Dear All,
Would you please help me with IFRS accounting treatment for the below;
A company gives interest free loan to an employee which is to be repaid in equal annual installments in 10 yrs time. now company wants to classify this as Held To Maturity. can they do it and if yes, what would be the accounting treatment.
No they can not. this falls under “Loans & Receivables” which initially should be recognized at cost and then after measured at amortized cost. For a given year; The payable portion of this loan should be classified as short term assets where the portion due in upcoming years shall be classified as long term assets in face of Balance Sheet.
NO u cannot treat is as Held to Maturity, the same is treated as Loans and Advance and have to initially measure at fair value and the difference of interest rate (i.e between market rate and 0%)has to be amortised over the period using the effective rate of interest method.

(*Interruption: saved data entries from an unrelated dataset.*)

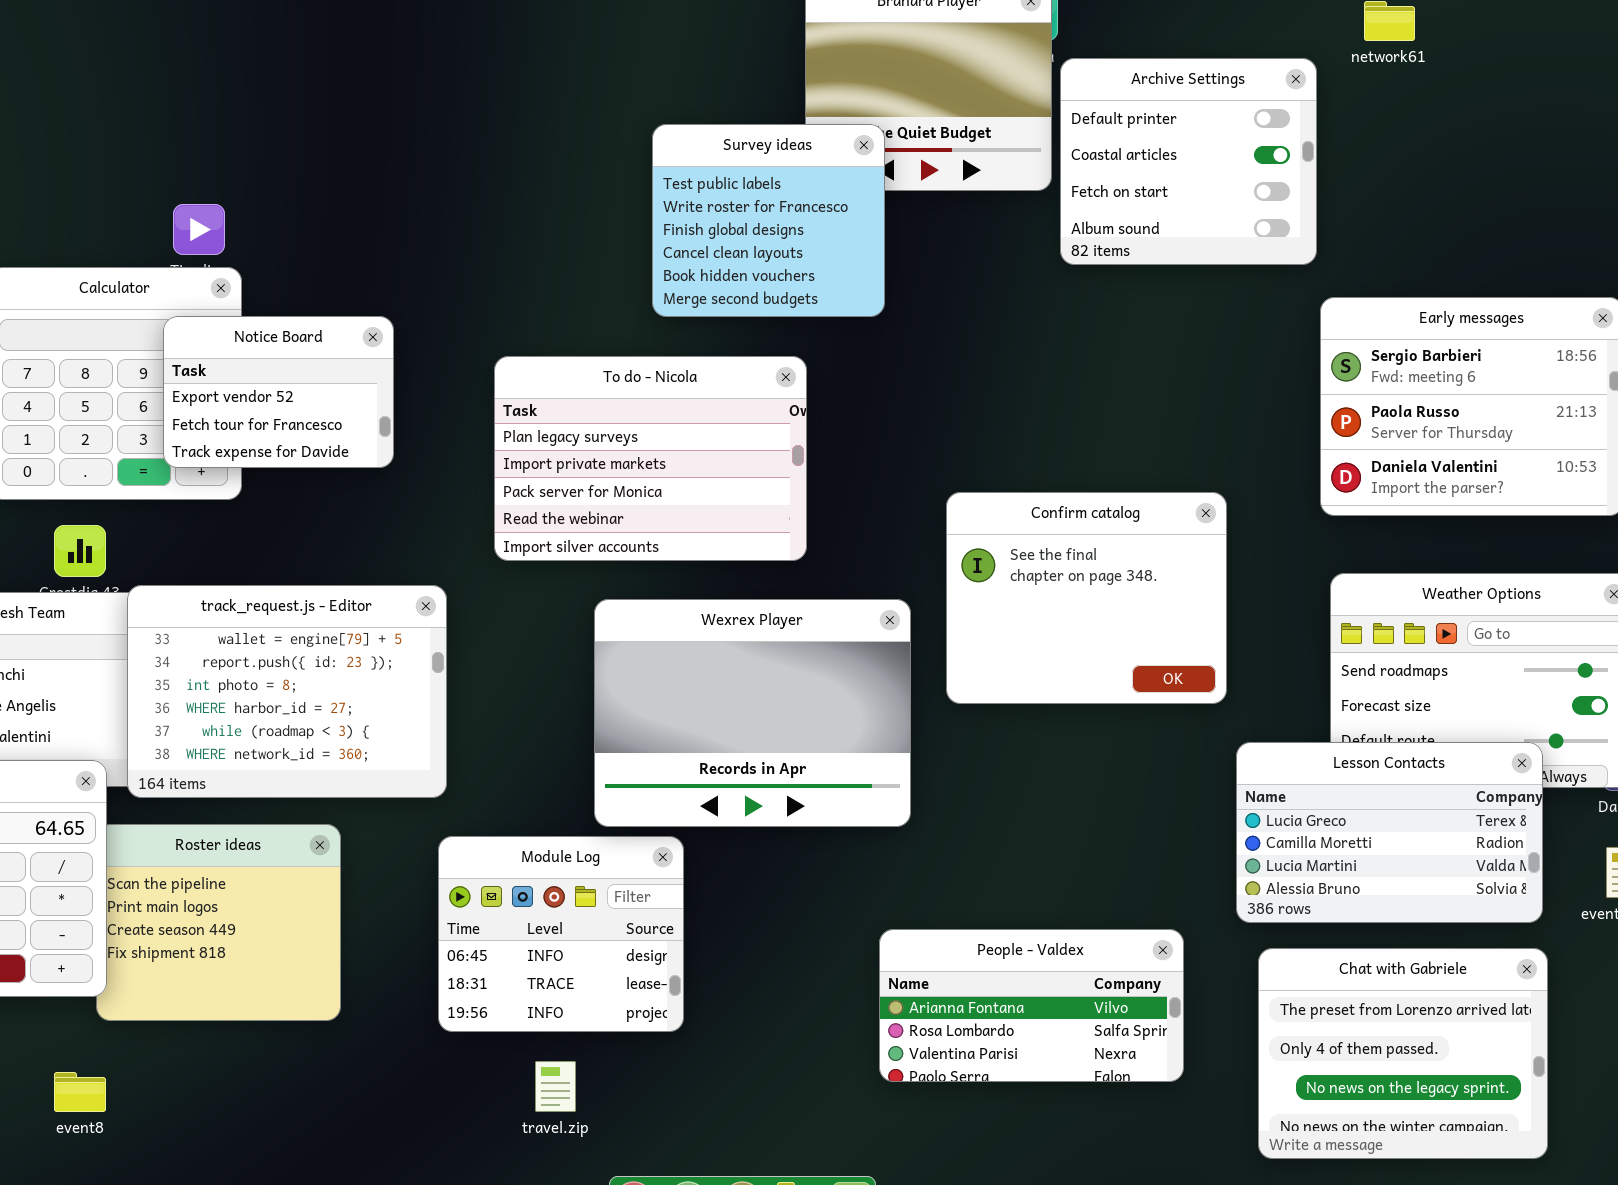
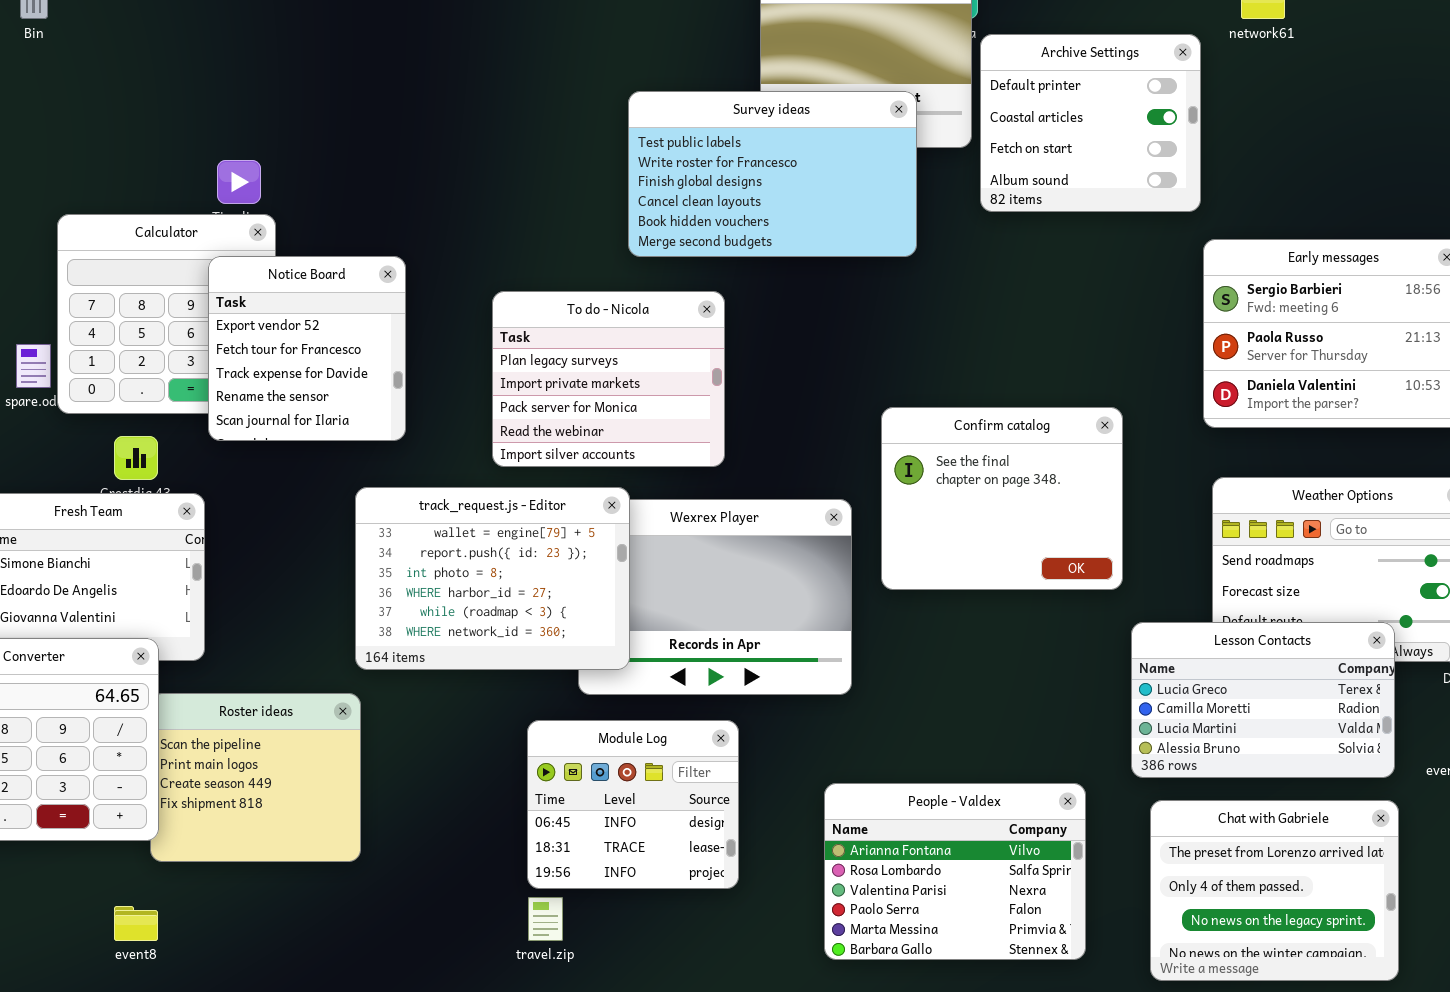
Survey ideas: [652,124,885,317] -> [628,91,917,257], resized
Notice Board: [163,316,394,468] -> [208,256,406,441], resized
To do - Nicola: [494,356,807,561] -> [492,291,725,467], resized
track_request.js - Editor: [127,585,447,798] -> [355,487,630,670], moved
Module Log: [438,836,684,1032] -> [527,720,739,889], moved
People - Valdex: [879,929,1184,1082] -> [824,783,1086,960], resized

The loan to employee is a non-derivative financial asset having fixed and determinable payments. The entity has the positive intention to hold the loan till maturity. However, the moot point to be considered here is that it a loan to employee on whom the entity has no control. Thus, the criterion of ability to hold it to maturity is not satisfied and hence the loan cannot be classified as “Held-to-Maturity”. It has to be classified as “Loans and Receivables”.

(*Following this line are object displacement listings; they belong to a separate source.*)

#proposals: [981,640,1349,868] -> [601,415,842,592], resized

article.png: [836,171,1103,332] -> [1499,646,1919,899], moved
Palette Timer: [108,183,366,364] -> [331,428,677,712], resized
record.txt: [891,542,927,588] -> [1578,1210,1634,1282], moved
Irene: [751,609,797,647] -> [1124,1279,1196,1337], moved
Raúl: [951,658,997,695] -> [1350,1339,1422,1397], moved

As far as measurement is concerned, the loan should be valued at fair value. The cash outflow for disbursing the interest-free loan is not its fair value. The fair value will be much lower than that. The difference between fair value and cash outflow to be recognised in SOCI as part of profit or loss.
Dear All,
Thank you all for your valuable response. won’t it be a
mismatch to release entire fair value and cash outflow difference into SOCI in one go(at inception), after all company is subsidizing interest of the loan which is time based. therefore i am of the view that same should be released in the Pnl over the life of the loan. this would result in capitalization of notional asset on the Balance sheet.